[start of Page]

How to wire diagram of switch
- Identify the switch type required Determine the number of circuits to be controlled (poles) and the number of positions required (throws). A simple on/off single-circuit application needs SPST. Changeover or two-way control needs SPDT. Simultaneous dual-circuit switching needs DPST or DPDT.
- Check the switch rating against the load Identify the load voltage and current. For AC mains loads, confirm the switch is rated for AC at the mains voltage (e.g. 250 V AC). For inductive loads (motors, relays), ensure the switch has an appropriate AC1 or AC3 rating per IEC 60947-5-1. For DC switching, verify DC voltage rating separately—switch DC ratings are typically lower than AC ratings for the same contact.
- Identify switch terminals Examine the switch body for terminal markings. SPST: two terminals (input and output). SPDT: three terminals (C/COM, NC, NO). DPDT: six terminals (two sets of C, NC, NO). If unmarked, use a multimeter in continuity or resistance mode to map which terminals are connected in each switch position.
- Isolate the circuit before wiring Switch off and verify dead at the circuit protective device using an approved voltage indicator. Apply lockout/tagout if required. Do not rely on the switch itself to isolate the circuit—some circuit topologies leave conductors live even when the switch is open.
- Connect and secure conductors Route conductors to the correct terminals per the wiring diagram. Ensure correct conductor cross-section for the current rating. Secure all terminals to manufacturer's torque specification. No bare conductor should be exposed outside the terminal.
- Test operation before covering or closing enclosure Restore power carefully and test the switch operation through all positions. Verify correct function—circuit on and off at the correct switch positions—before fitting covers or completing installation.

[end of Page]
[start of Records shown]

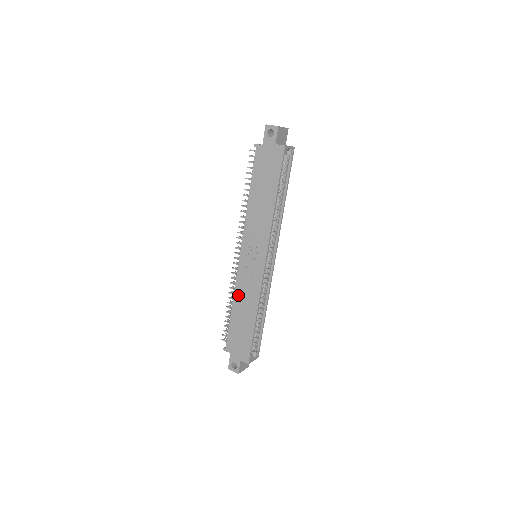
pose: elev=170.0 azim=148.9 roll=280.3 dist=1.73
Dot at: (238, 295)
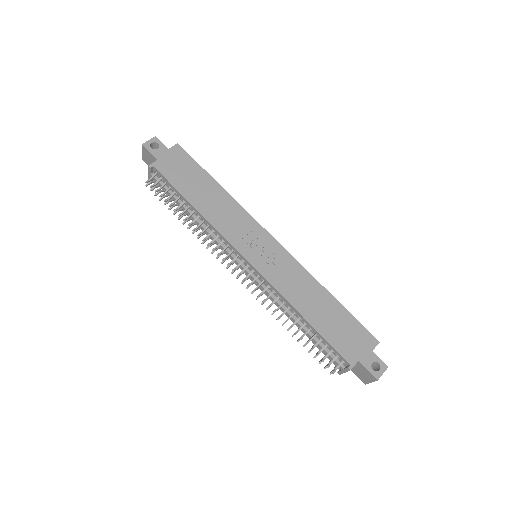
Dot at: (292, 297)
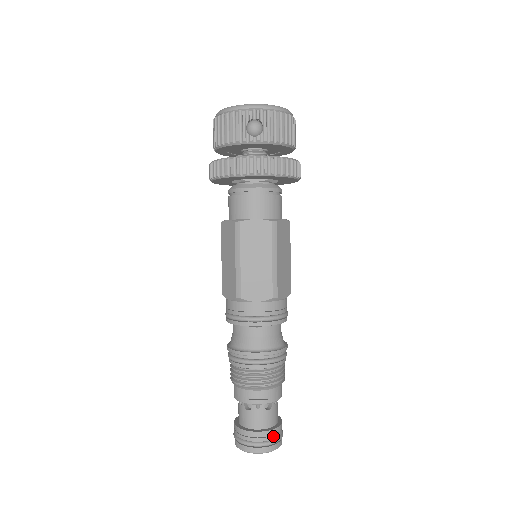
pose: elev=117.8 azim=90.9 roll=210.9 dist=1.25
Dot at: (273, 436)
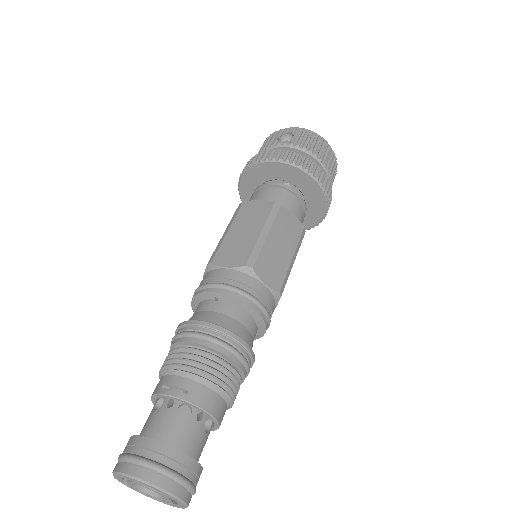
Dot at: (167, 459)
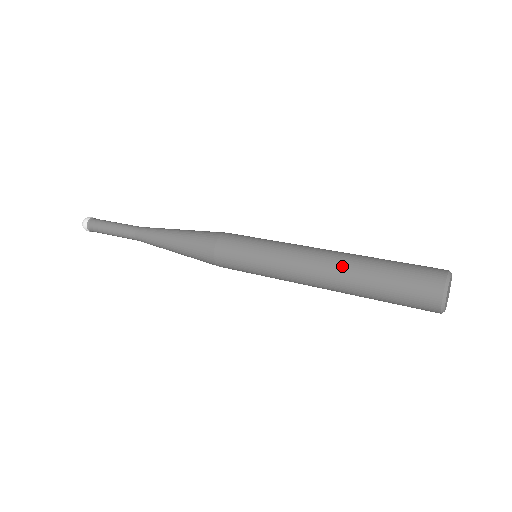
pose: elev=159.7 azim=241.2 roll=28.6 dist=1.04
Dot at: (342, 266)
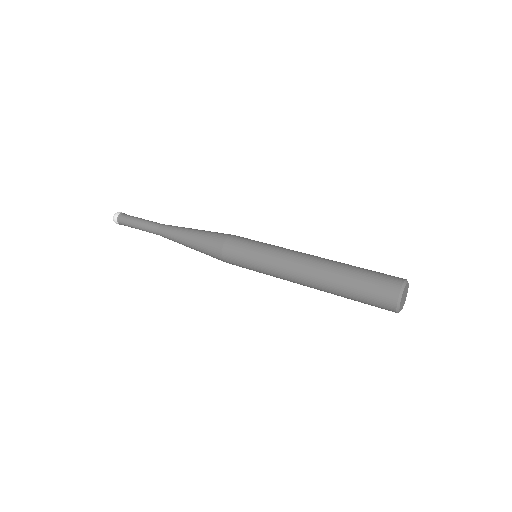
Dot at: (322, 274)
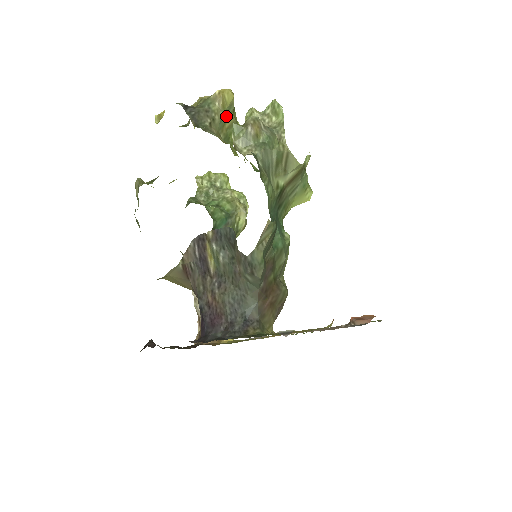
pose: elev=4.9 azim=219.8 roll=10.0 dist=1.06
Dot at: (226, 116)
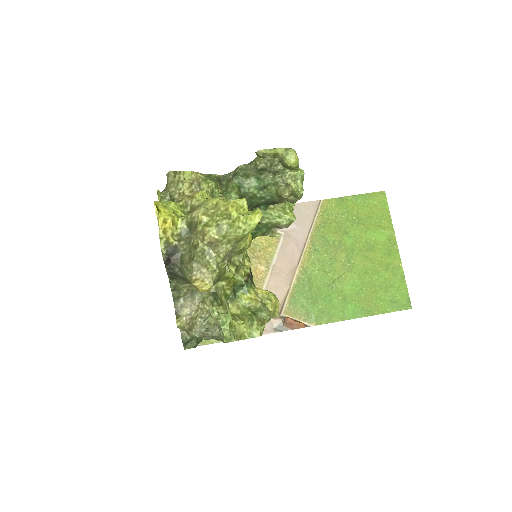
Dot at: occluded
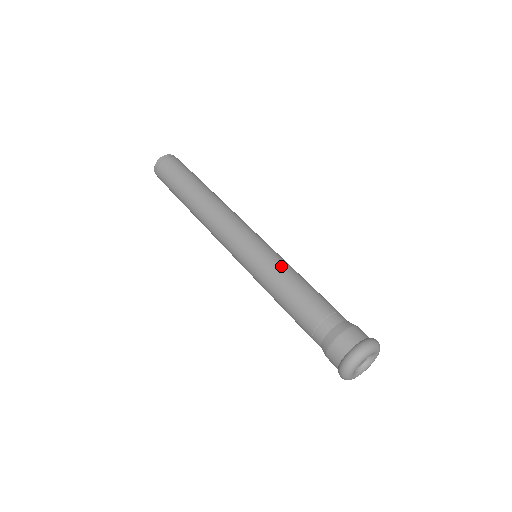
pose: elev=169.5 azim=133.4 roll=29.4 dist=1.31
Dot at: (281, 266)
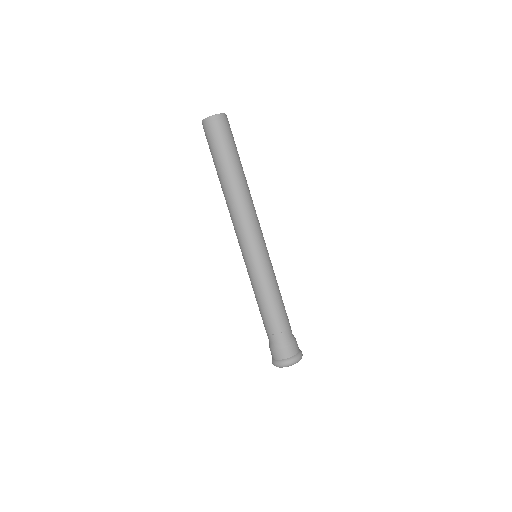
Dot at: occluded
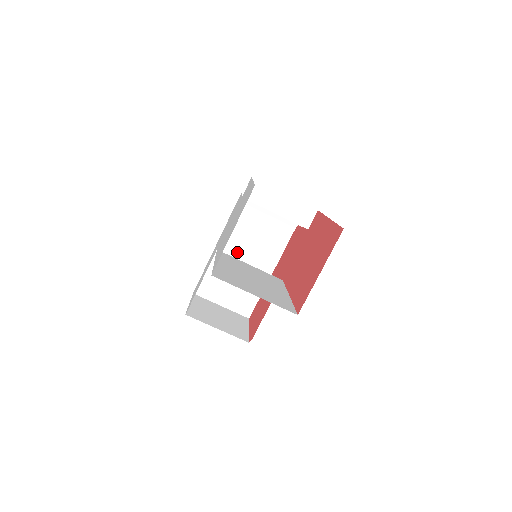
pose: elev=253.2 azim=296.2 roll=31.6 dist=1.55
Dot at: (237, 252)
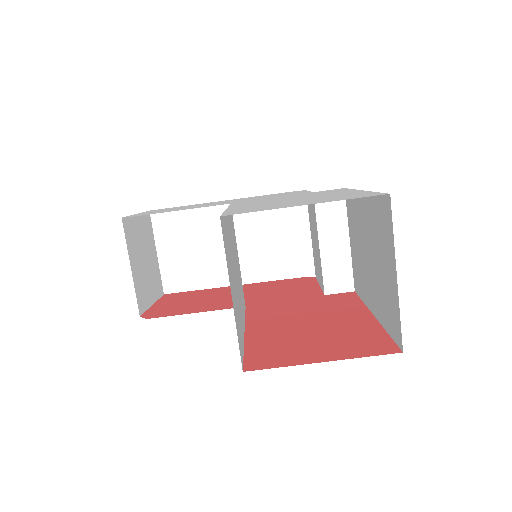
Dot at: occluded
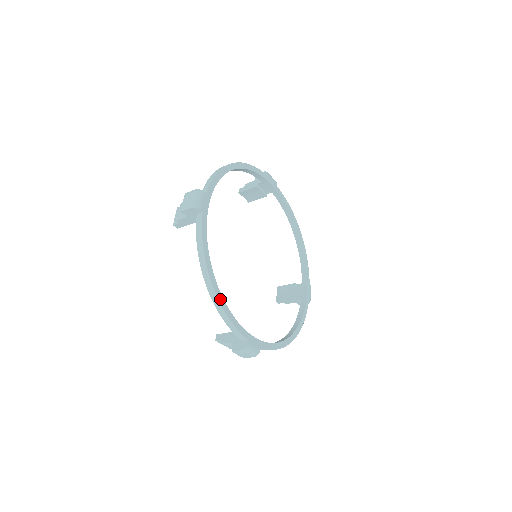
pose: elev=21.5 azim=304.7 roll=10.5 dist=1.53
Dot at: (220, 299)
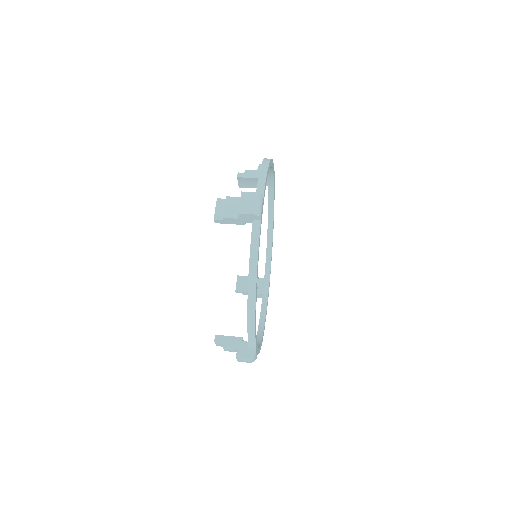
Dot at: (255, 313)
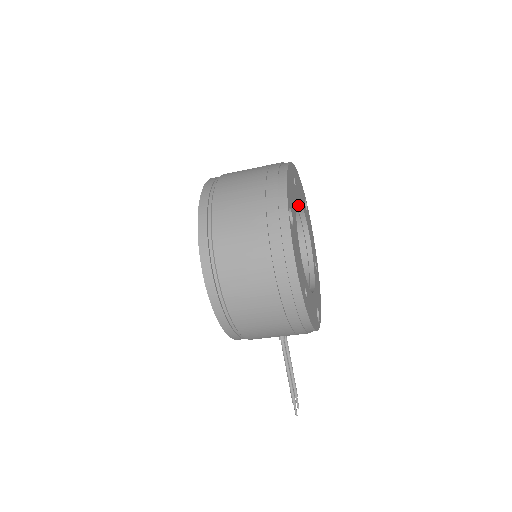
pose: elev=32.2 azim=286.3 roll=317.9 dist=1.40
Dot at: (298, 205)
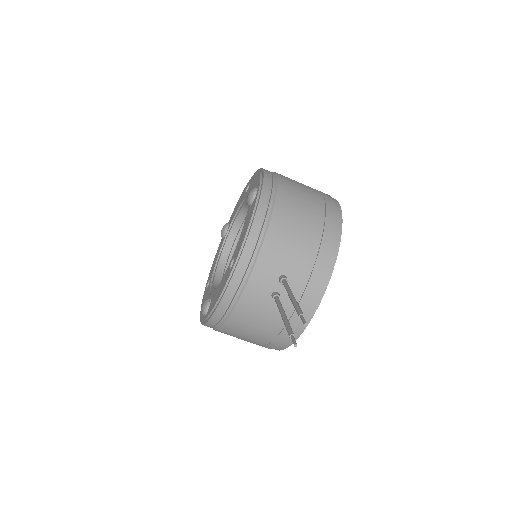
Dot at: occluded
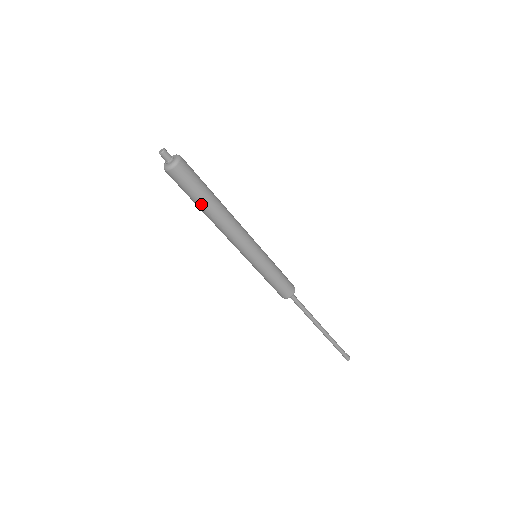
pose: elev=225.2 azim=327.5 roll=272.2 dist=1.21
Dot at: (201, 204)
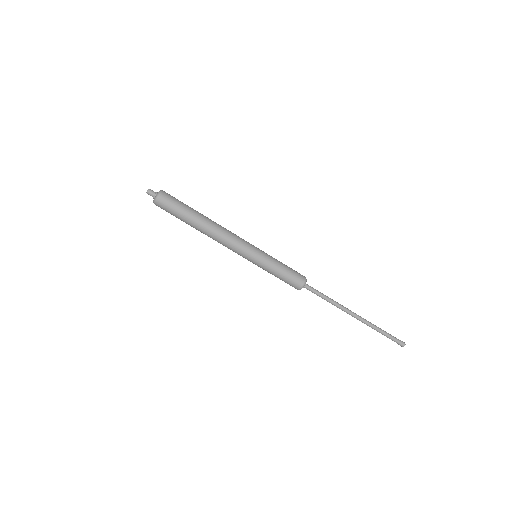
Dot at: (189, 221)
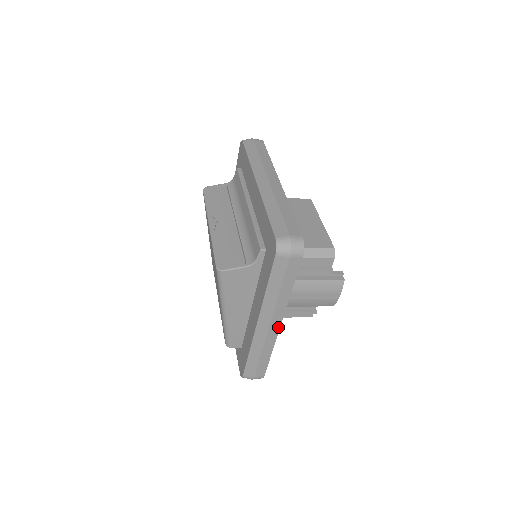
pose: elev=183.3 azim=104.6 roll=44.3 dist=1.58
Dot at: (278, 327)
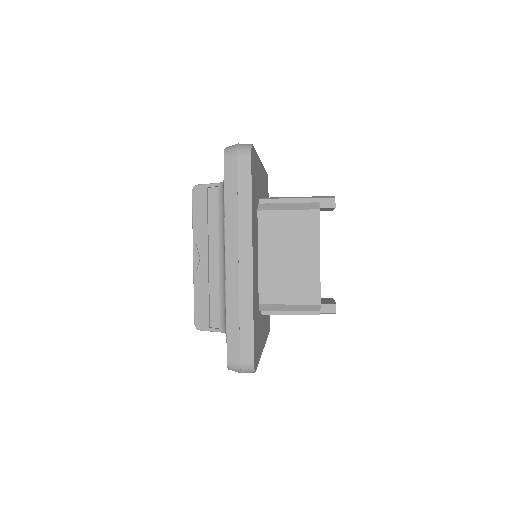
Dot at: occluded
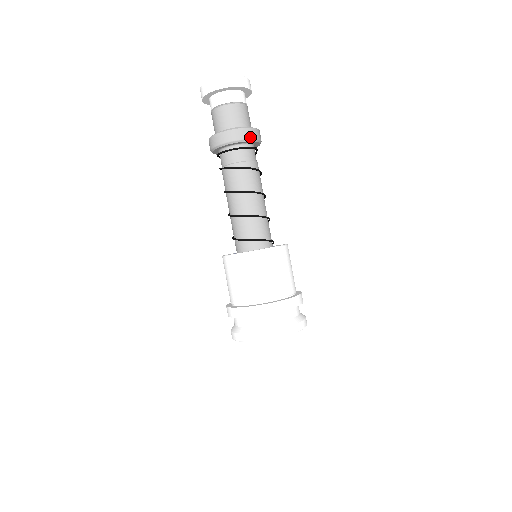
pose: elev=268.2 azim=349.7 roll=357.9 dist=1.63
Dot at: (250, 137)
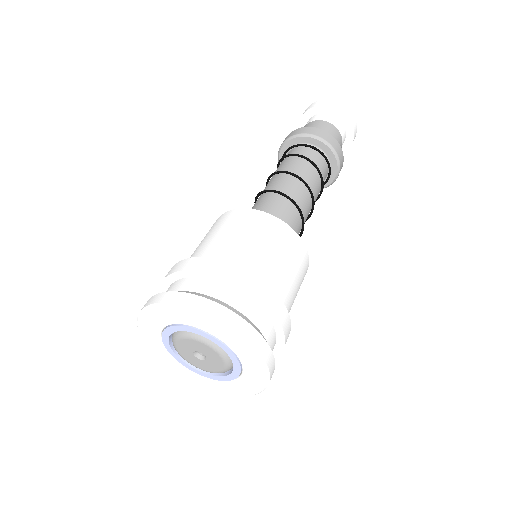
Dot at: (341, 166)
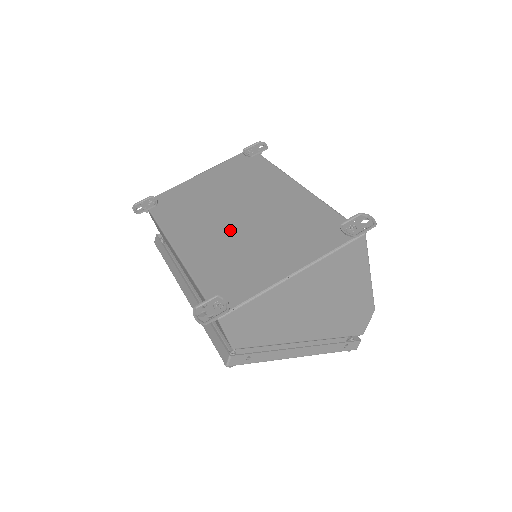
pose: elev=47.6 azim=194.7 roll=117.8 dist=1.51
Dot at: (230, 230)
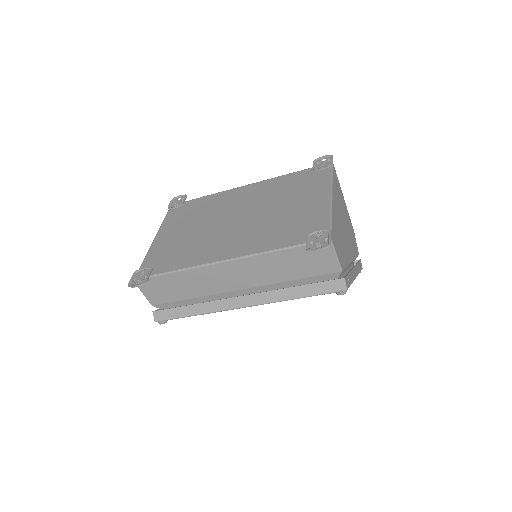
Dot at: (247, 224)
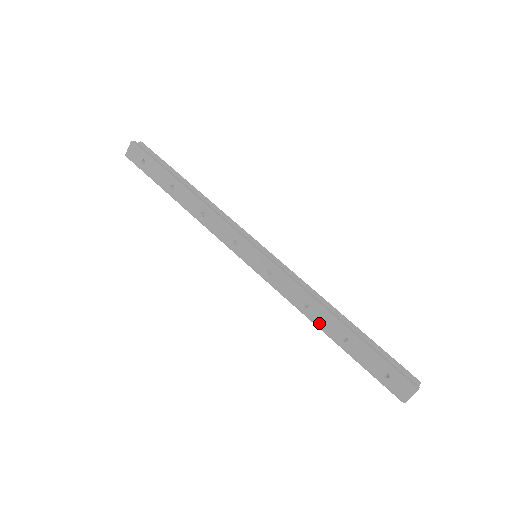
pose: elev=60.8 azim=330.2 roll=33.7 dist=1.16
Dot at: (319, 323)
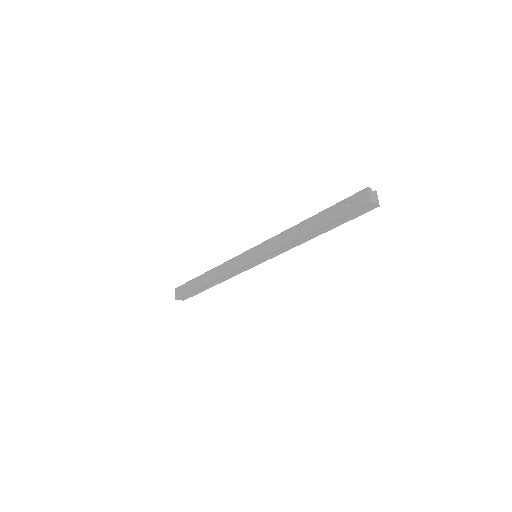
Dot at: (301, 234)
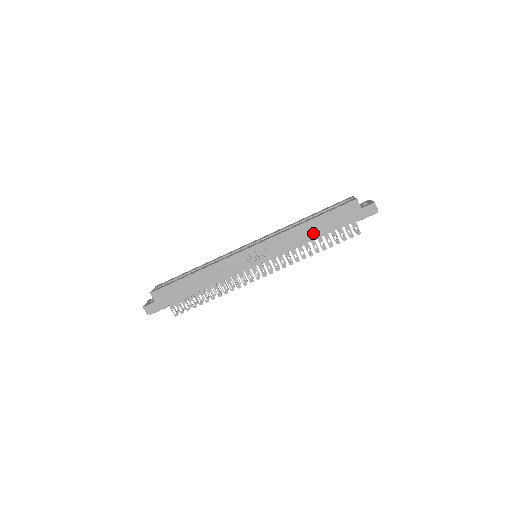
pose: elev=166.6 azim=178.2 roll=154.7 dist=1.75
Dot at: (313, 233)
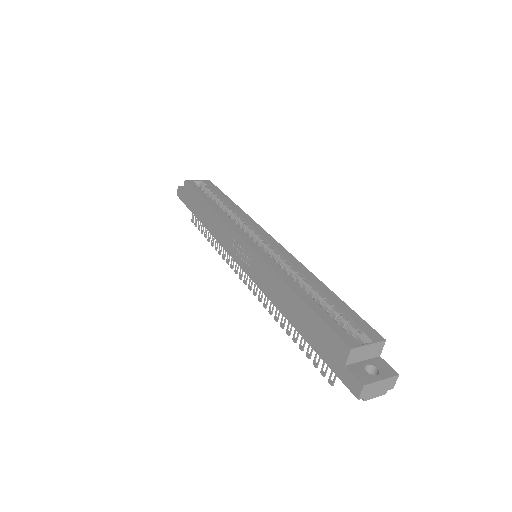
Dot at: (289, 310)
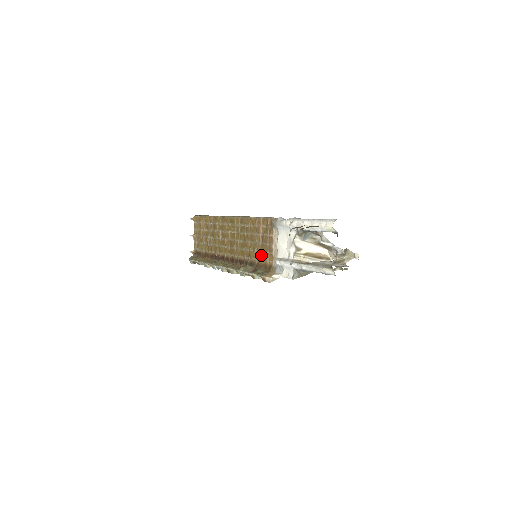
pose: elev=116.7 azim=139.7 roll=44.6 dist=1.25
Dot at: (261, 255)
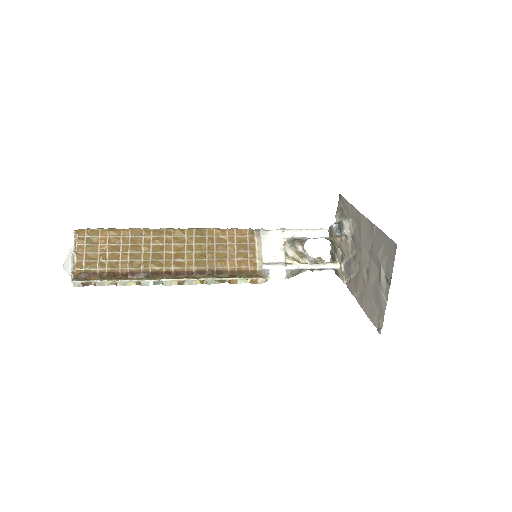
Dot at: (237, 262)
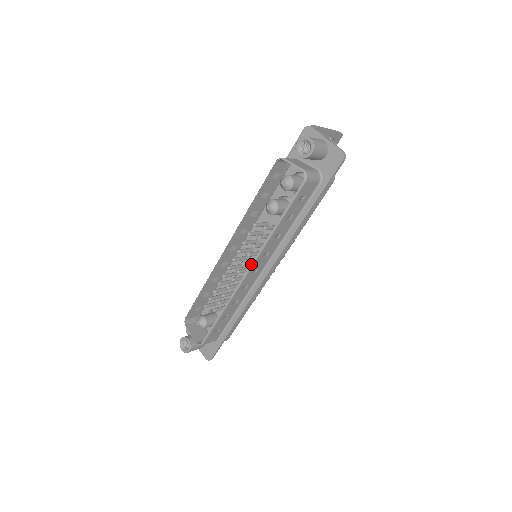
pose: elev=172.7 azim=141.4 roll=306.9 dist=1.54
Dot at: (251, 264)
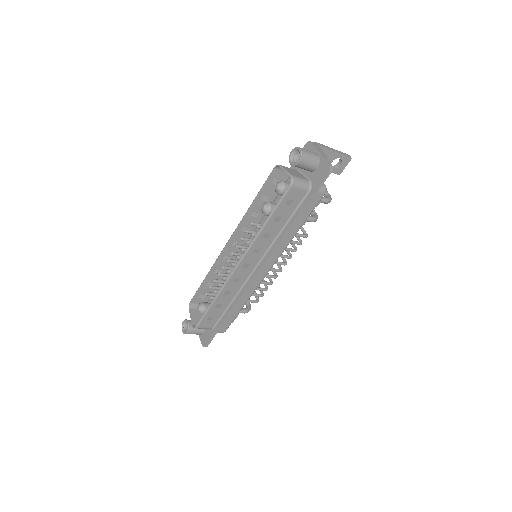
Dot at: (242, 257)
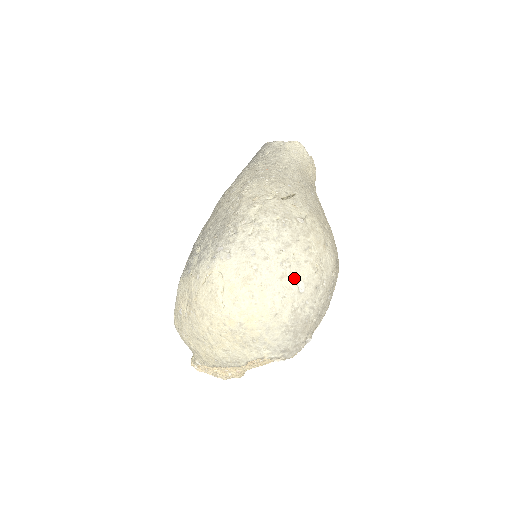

[end of Records shown]

§ Complete the following:
A. Which switch types does the switch wiring guide name by their abbreviations?
B. Copy the part of the switch wiring guide starting at "- Connect and" and ending at "or completing installation.".
C. Does the switch wiring guide agree with each statement below? (i) An SPDT switch has three terminals. (ii) Switch DC ratings are usually higher than AC ratings for the same contact. (iii) The switch itself can be relied on to isolate the circuit before wiring.

§ Task-by-task outputs:
A. SPST, SPDT, DPST, DPDT

B.
- Connect and secure conductors Route conductors to the correct terminals per the wiring diagram. Ensure correct conductor cross-section for the current rating. Secure all terminals to manufacturer's torque specification. No bare conductor should be exposed outside the terminal.
- Test operation before covering or closing enclosure Restore power carefully and test the switch operation through all positions. Verify correct function—circuit on and off at the correct switch positions—before fitting covers or completing installation.

C.
(i) Yes: "SPDT: three terminals (C/COM, NC, NO)."
(ii) No: "switch DC ratings are typically lower than AC ratings for the same contact."
(iii) No: "Do not rely on the switch itself to isolate the circuit"